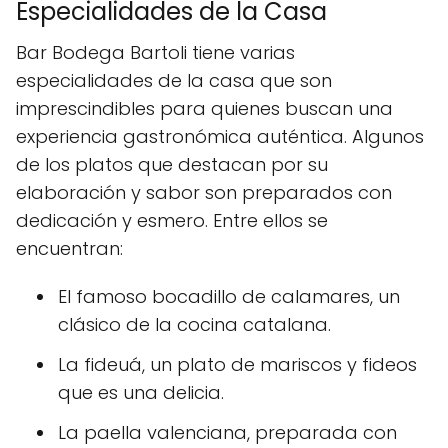
Especialidades de la Casa
Bar Bodega Bartoli tiene varias
especialidades de la casa que son
imprescindibles para quienes buscan una
experiencia gastronómica auténtica. Algunos
de los platos que destacan por su
elaboración y sabor son preparados con
dedicación y esmero. Entre ellos se
encuentran:
El famoso bocadillo de calamares, un
clásico de la cocina catalana.
La fideuá, un plato de mariscos y fideos
que es una delicia.
La paella valenciana, preparada con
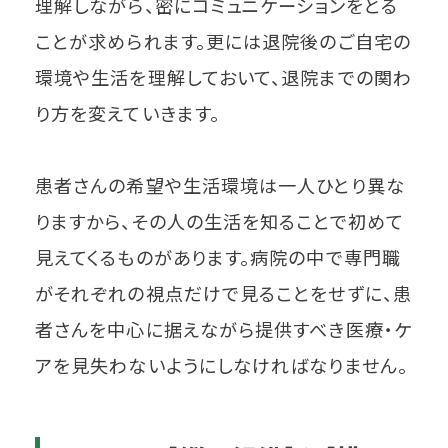
理解しながら、密にコミュニケーションをとる
ことが求められます。更には退院後のご自宅の
環境や生活を理解しておいて、退院までの関わ
り方を変えていきます。
患者さんの希望や生活環境は一人ひとり異な
りますから、その人の生活を知ることで初めて
見えてくるものがあります。病院の中で専門職
がそれぞれの視点だけで見ることをせずに、患
者さんを中心に据えながら提供すべき医療・ケ
アを見失わないようにしなければなりません。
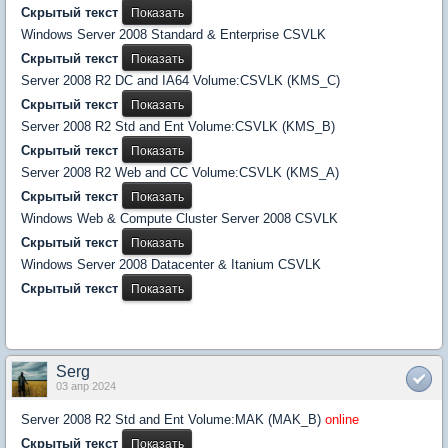
Скрытый текст
Windows Server 2008 Standard & Enterprise CSVLK
Скрытый текст
Server 2008 R2 DC and IA64 Volume:CSVLK (KMS_C)
Скрытый текст
Server 2008 R2 Std and Ent Volume:CSVLK (KMS_B)
Скрытый текст
Server 2008 R2 Web and CC Volume:CSVLK (KMS_A)
Скрытый текст
Windows Web & Compute Cluster Server 2008 CSVLK
Скрытый текст
Windows Server 2008 Datacenter & Itanium CSVLK
Скрытый текст
Serg
03 апр 2024
Server 2008 R2 Std and Ent Volume:MAK (MAK_B)
online
Скрытый текст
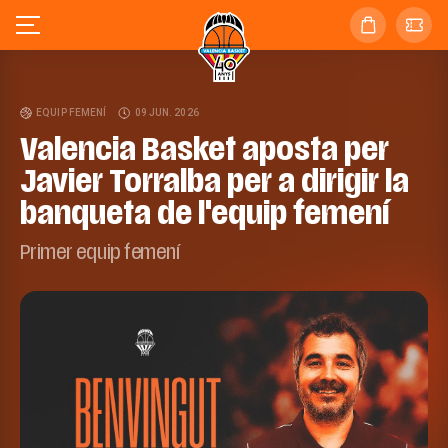
EQUIP FEMENÍ
09 JUN. 2026
Valencia Basket aposta per
Javier Torralba per a dirigir la
banqueta de l'equip femení
Primer equip femení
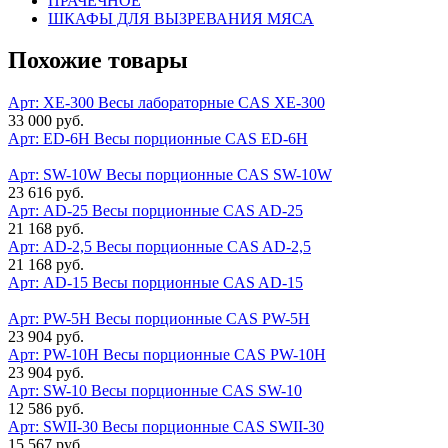
ПРАЧЕЧНОЕ
ШКАФЫ ДЛЯ ВЫЗРЕВАНИЯ МЯСА
Похожие товары
Арт: XE-300
Весы лабораторные CAS XE-300
33 000 руб.
Арт: ED-6H
Весы порционные CAS ED-6H
Арт: SW-10W
Весы порционные CAS SW-10W
23 616 руб.
Арт: AD-25
Весы порционные CAS AD-25
21 168 руб.
Арт: AD-2,5
Весы порционные CAS AD-2,5
21 168 руб.
Арт: AD-15
Весы порционные CAS AD-15
Арт: PW-5H
Весы порционные CAS PW-5H
23 904 руб.
Арт: PW-10H
Весы порционные CAS PW-10H
23 904 руб.
Арт: SW-10
Весы порционные CAS SW-10
12 586 руб.
Арт: SWII-30
Весы порционные CAS SWII-30
15 567 руб.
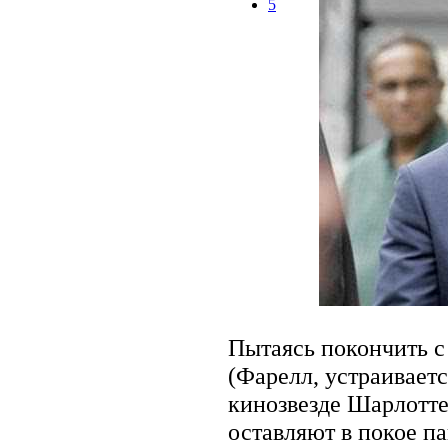
5
Пытаясь покончить 
(Фарелл, устраиваетс
кинозвезде Шарлотте
оставляют в покое п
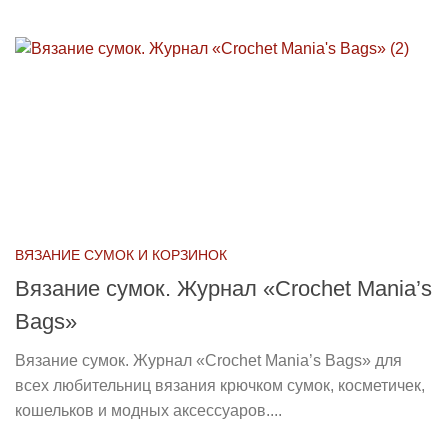
ВЯЗАНИЕ СУМОК И КОРЗИНОК
Вязание сумок. Журнал «Crochet Mania’s
Bags»
Вязание сумок. Журнал «Crochet Mania’s Bags» для
всех любительниц вязания крючком сумок, косметичек,
кошельков и модных аксессуаров....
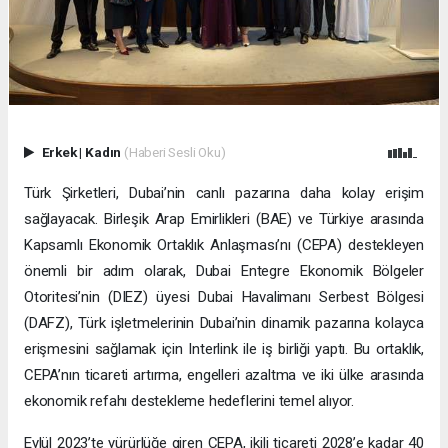
Erkek
|
Kadın
(Haberi Sesli Oku)
Türk Şirketleri, Dubai’nin canlı pazarına daha kolay erişim
sağlayacak. Birleşik Arap Emirlikleri (BAE) ve Türkiye arasında
Kapsamlı Ekonomik Ortaklık Anlaşması’nı (CEPA) destekleyen
önemli bir adım olarak, Dubai Entegre Ekonomik Bölgeler
Otoritesi’nin (DIEZ) üyesi Dubai Havalimanı Serbest Bölgesi
(DAFZ), Türk işletmelerinin Dubai’nin dinamik pazarına kolayca
erişmesini sağlamak için Interlink ile iş birliği yaptı. Bu ortaklık,
CEPA’nın ticareti artırma, engelleri azaltma ve iki ülke arasında
ekonomik refahı destekleme hedeflerini temel alıyor.
Eylül 2023’te yürürlüğe giren CEPA, ikili ticareti 2028’e kadar 40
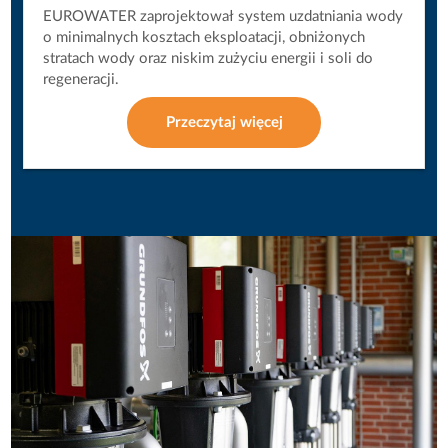
EUROWATER zaprojektował system uzdatniania wody
o minimalnych kosztach eksploatacji, obniżonych
stratach wody oraz niskim zużyciu energii i soli do
regeneracji.
Przeczytaj więcej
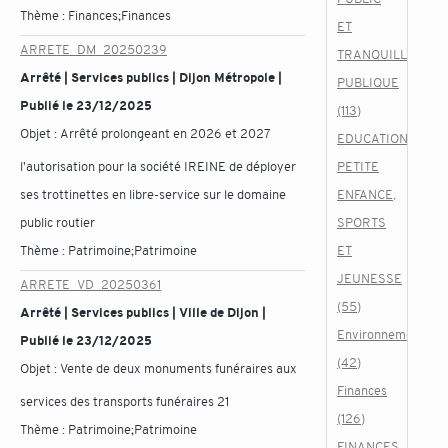
Thème :
Finances;Finances
ET
ARRETE_DM_20250239
TRANQUILLITE
Arrêté | Services publics | Dijon Métropole |
PUBLIQUE
Publié le 23/12/2025
(113)
Objet :
Arrêté prolongeant en 2026 et 2027
EDUCATION,
l'autorisation pour la société IREINE de déployer
PETITE
ses trottinettes en libre-service sur le domaine
ENFANCE,
public routier
SPORTS
Thème :
Patrimoine;Patrimoine
ET
JEUNESSE
ARRETE_VD_20250361
(55)
Arrêté | Services publics | Ville de Dijon |
Environnement
Publié le 23/12/2025
(42)
Objet :
Vente de deux monuments funéraires aux
Finances
services des transports funéraires 21
(126)
Thème :
Patrimoine;Patrimoine
FINANCES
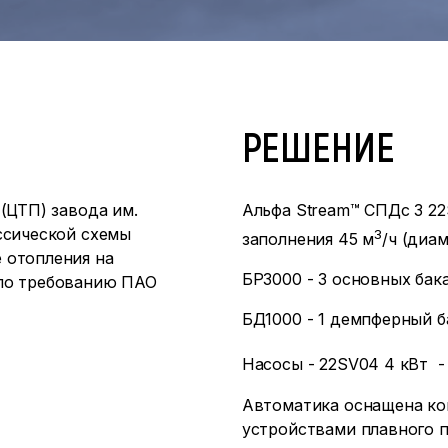
РЕШЕНИЕ
(ЦТП) завода им.
Альфа Stream™ СПДс 3 22
ссической схемы
3
заполнения 45 м
/ч (диа
 отопления на
БР3000 - 3 основных бака
 по требованию ПАО
БД1000 - 1 демпферный ба
Насосы - 22SV04 4 кВт - 
Автоматика оснащена кон
устройствами плавного п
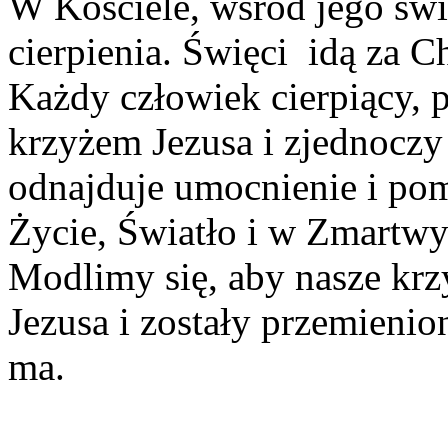
W Kościele, wśród jego św
cierpienia. Święci idą za C
Każdy człowiek cierpiący, p
krzyżem Jezusa i zjednoczy
odnajduje umocnienie i po
Życie, Światło i w Zmartwy
Modlimy się, aby nasze krz
Jezusa i zostały przemienio
ma.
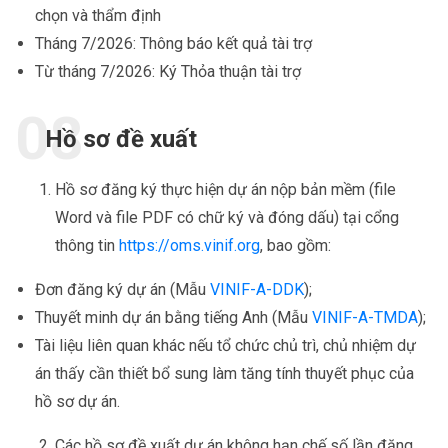
chọn và thẩm định
Tháng 7/2026: Thông báo kết quả tài trợ
Từ tháng 7/2026: Ký Thỏa thuận tài trợ
Hồ sơ đề xuất
Hồ sơ đăng ký thực hiện dự án nộp bản mềm (file
Word và file PDF có chữ ký và đóng dấu) tại cổng
thông tin
https://oms.vinif.org
, bao gồm:
Đơn đăng ký dự án (Mẫu
VINIF-A-DDK
);
Thuyết minh dự án bằng tiếng Anh (Mẫu
VINIF-A-TMDA
);
Tài liệu liên quan khác nếu tổ chức chủ trì, chủ nhiệm dự
án thấy cần thiết bổ sung làm tăng tính thuyết phục của
hồ sơ dự án.
Các hồ sơ đề xuất dự án không hạn chế số lần đăng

- - - -

(Work to complete): Extract each line from the records that contains the word "funéraires", copying every such line in full.

(Finished task):
Vente de deux monuments funéraires aux
services des transports funéraires 21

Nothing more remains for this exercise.